» **Given text**
● ● ● ●

Kim Ok-gyun (김옥균; 金玉均; February 23, 1851 – March 28, 1894) was a reformist (Gaehwapa, 개화파) activist during the late Joseon dynasty of Korea. He served under the national civil service under King Gojong, and actively participated to advance Western ideas and sciences in Korea. The goal of the reform movement was to develop Korea in government, technology, and military by using foreign resources to help Korea become stable enough to withstand anticipated increases in foreign encroachment. Kim was assassinated in Shanghai, and later was given the posthumous title "Chungdal".

Early life[edit]

Kim was born into the Andong Kim clan to Kim Byung-tae and his wife, Lady Song of the Eunjin Song clan, on 23 February 1851 in Chungcheongnam-do. Through his father, Kim is related to Kim Sang-yong, the older brother of Queen Sunwon’s 6th great-grandfather, Kim Sang-gwan. His family was poor, and, by the age of four, they moved to Cheonan. His father opened a Seodang, or Korean verbal school, at which Kim was educated. When he was six, he was adopted by Kim Byung-gi, a distant relative who had lost his son and was desperate to secure the continuation of his family lineage.

For four years, Kim stayed in what is today Seoul and, when Kim Byung-gi was named the governor in Gangneung state in spring of 1861, they moved once again. When Kim reached the age of fifteen, Kim Byunggye was named "Beopmubu Chagwan" in the judicial office, and his family returned to Seoul. There, Kim learned and competed with the sons of other aristocratic families. He displayed his talents in playing the Kayakem, singing and dancing, poetry, calligraphy, and art. His fame and talents eventually reached the imperial palace, and Queen Dowager invited him.

At the age of 22, Kim took the national civil service exam, and was ranked "Jang-won Geub-jae" (level 6) (usually it took about ten years to achieve this status). To avoid the possible negative impacts of the internal political conflicts that could result on his adopted son, Kim Byung-gi retired from his holding.

Revolutionary efforts[edit]

Kim Ok-gyun.gif

At the time, Heungseon Daewongun, who had implemented policies to avoid contact with the West then for ten years, lost political power. Although trade with the West began and foreign policies were adopted, the situation worsened, and Kim meddled in the internal conflicts in the palace.


Kim was for more open policies to the West so that Korea might adopt Western ideals, knowledge, and technology thereby securing its existence. During his national civil service, Kim found many others who agreed with him, and they formed the Dongnipdang, or "Independence Party."

● ● ● ●

» **Stored records**
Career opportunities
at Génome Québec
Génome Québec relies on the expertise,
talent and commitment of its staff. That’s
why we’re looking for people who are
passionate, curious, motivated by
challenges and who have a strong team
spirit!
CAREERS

● ● ● ●

» **To do**
Copy the passage on Kim Ok-gyun from "At the age of" to "from his holding.", substituting "withdrew" for "retired".

» **Finished task**
At the age of 22, Kim took the national civil service exam, and was ranked "Jang-won Geub-jae" (level 6) (usually it took about ten years to achieve this status). To avoid the possible negative impacts of the internal political conflicts that could result on his adopted son, Kim Byung-gi withdrew from his holding.